» **Task statement**: Please write out the data again, starting with the line with "Rank the series by" and going on through the end of the data, swapping "chart" for "graph" and leaving everything else unchanged. Leave the pictures out of your answer.

Top of Source information

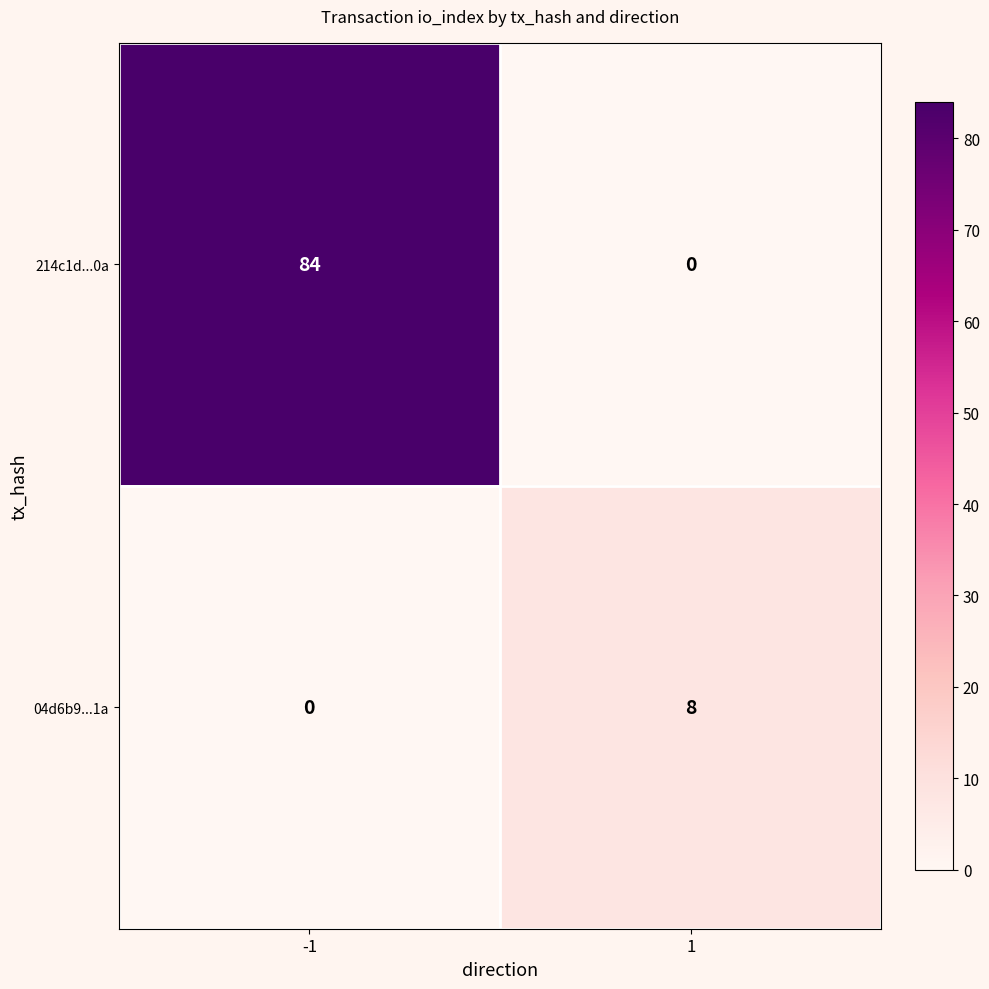

What is the average value of the 04d6b9...1a series?

4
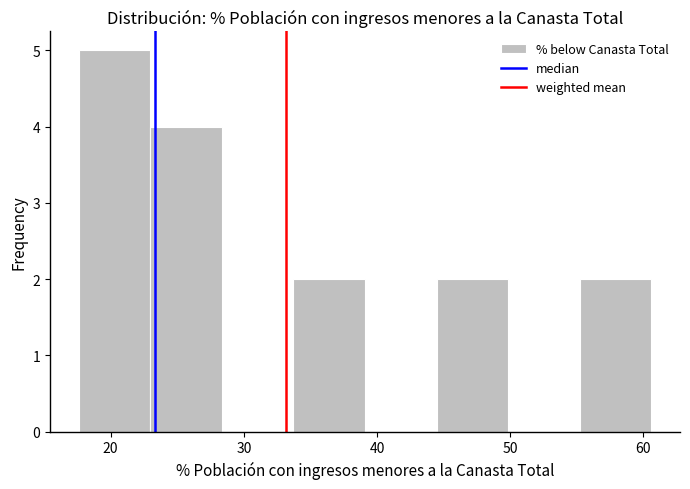

Reading left to right, transcribe this chart: for each bar, give the range it covers on the x-axis and its height. Neither the bar edges nor the heights are printed on the chart, so give them approximately, as read against the axes.

18 to 23: 5
23 to 28: 4
28 to 34: 0
34 to 39: 2
39 to 44: 0
44 to 50: 2
50 to 55: 0
55 to 61: 2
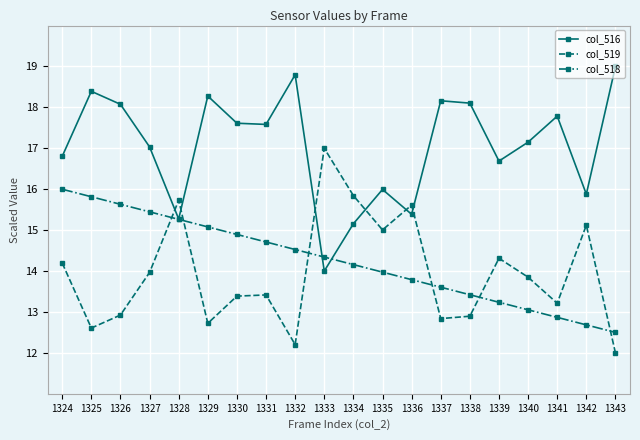

Rank the series at 1327 from lowest to highest value.

col_519, col_518, col_516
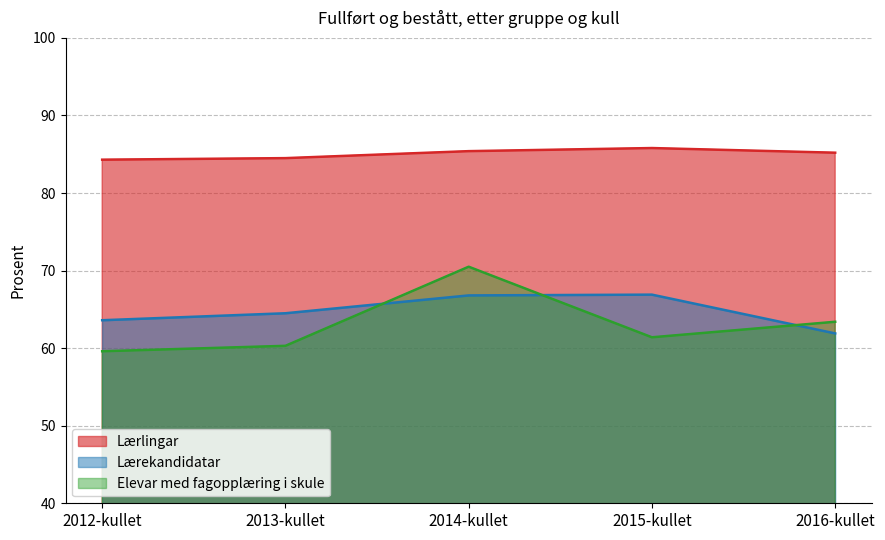

How many data points in Lærlingar are less than 85?

2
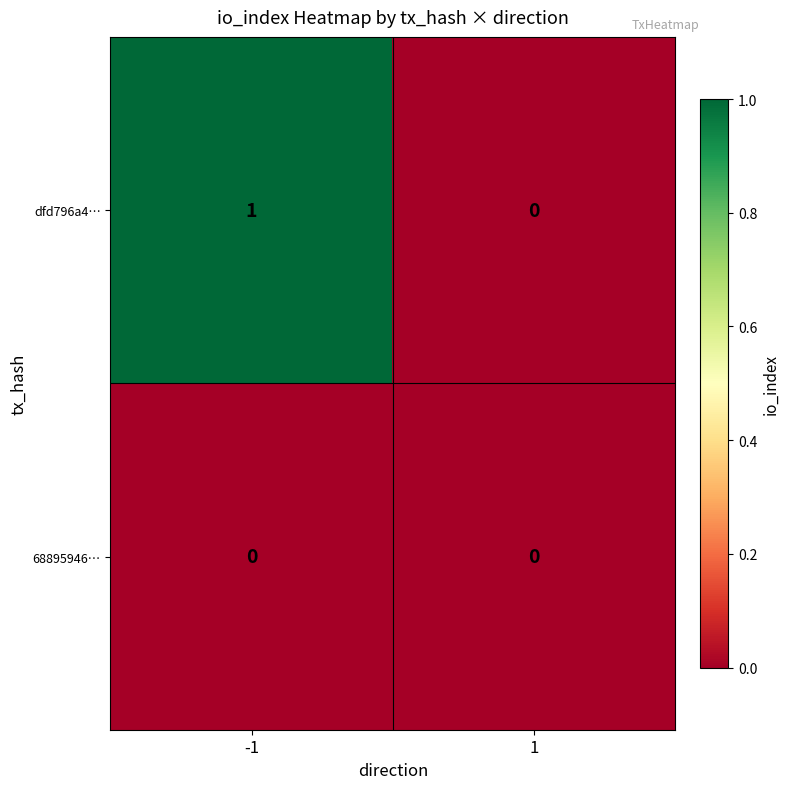

Between -1 and 1, which series saw the biggest shift?

dfd796a4…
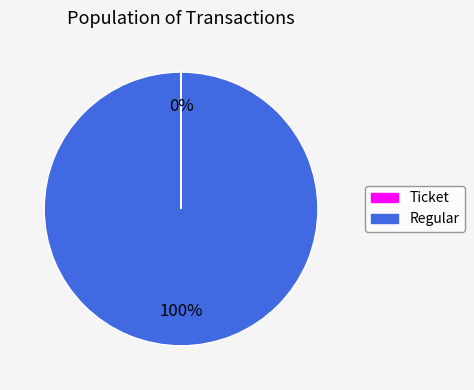

Which slice is the largest?

Regular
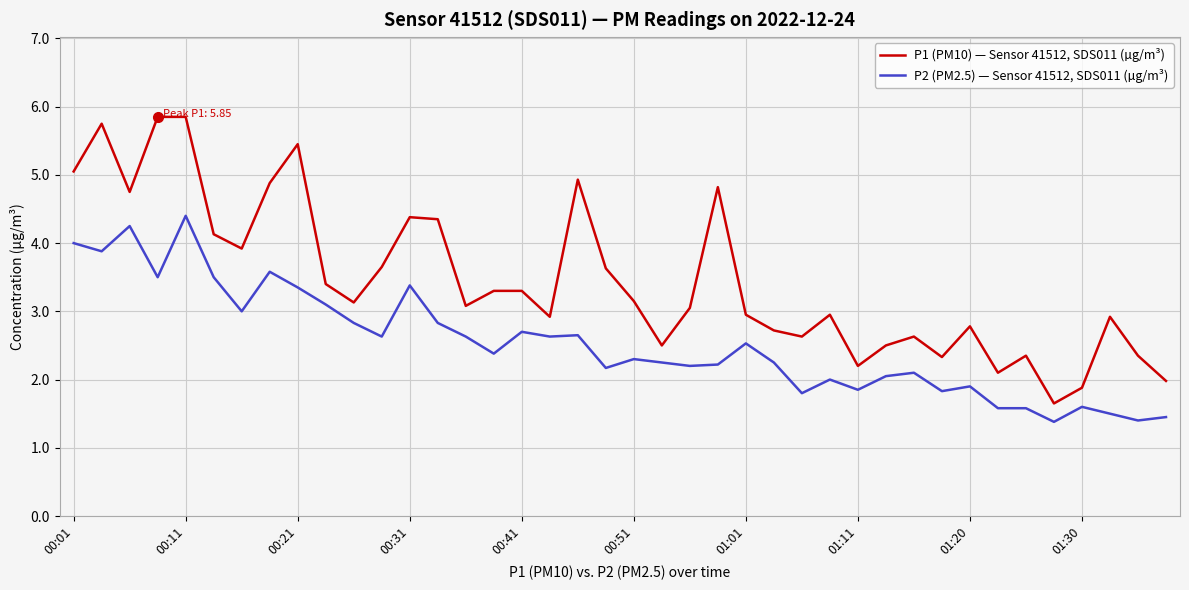

Rank the series by their maximum value, from highest to lowest.

P1 (PM10) — Sensor 41512, SDS011 (µg/m³), P2 (PM2.5) — Sensor 41512, SDS011 (µg/m³)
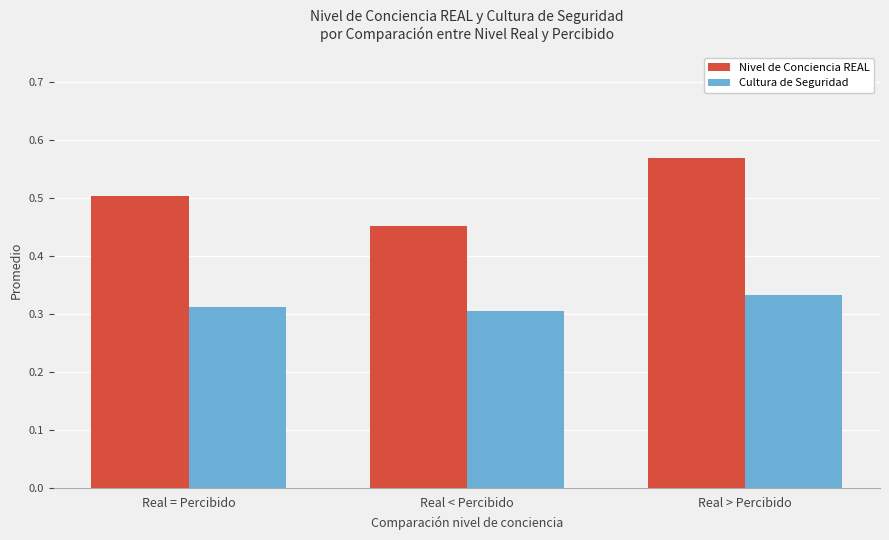

Count the number of data series in this chart.

2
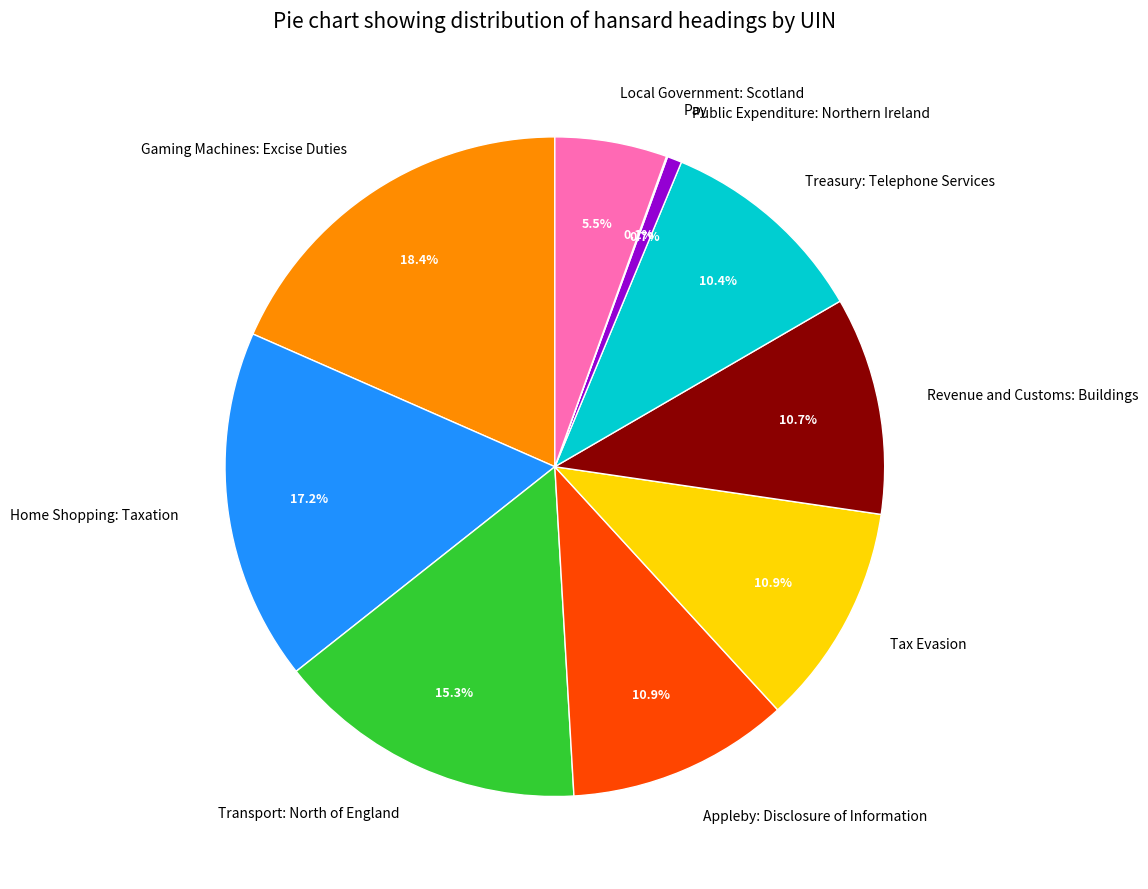

To the nearest percent, what percentage of the pie is Tax Evasion?

11%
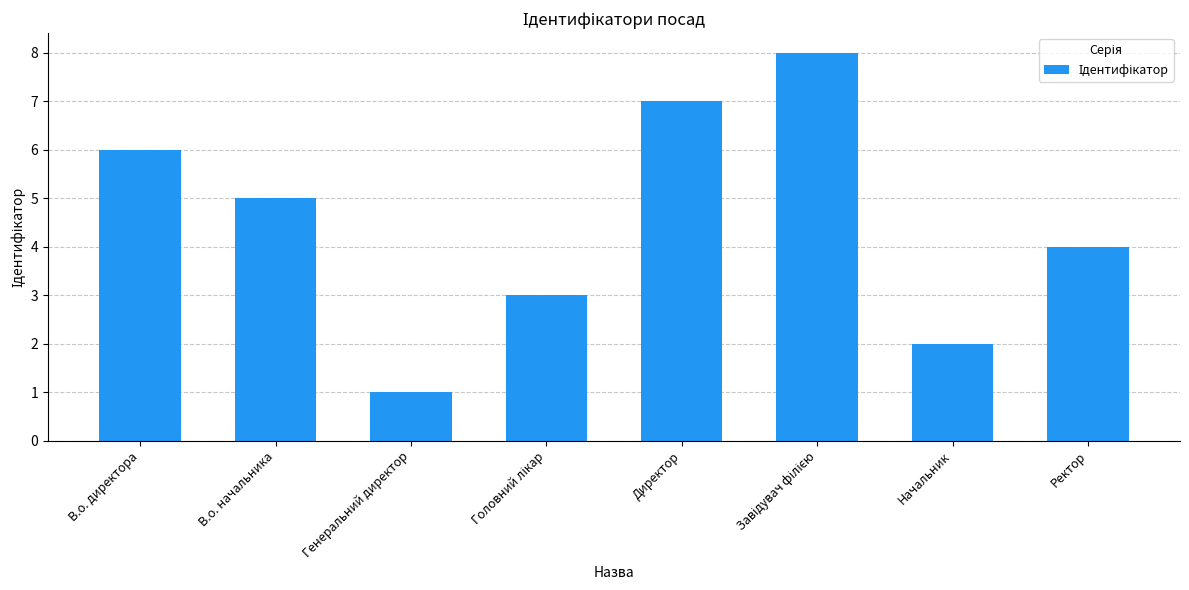

Does the chart contain stacked bars?

No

Bottom of Source information

» **Written answer**:
Rank the series by their maximum value, from highest to lowest.

P1 (PM10) — Sensor 41512, SDS011 (µg/m³), P2 (PM2.5) — Sensor 41512, SDS011 (µg/m³)

Count the number of data series in this graph.

2

To the nearest percent, what percentage of the pie is Tax Evasion?

11%

Does the graph contain stacked bars?

No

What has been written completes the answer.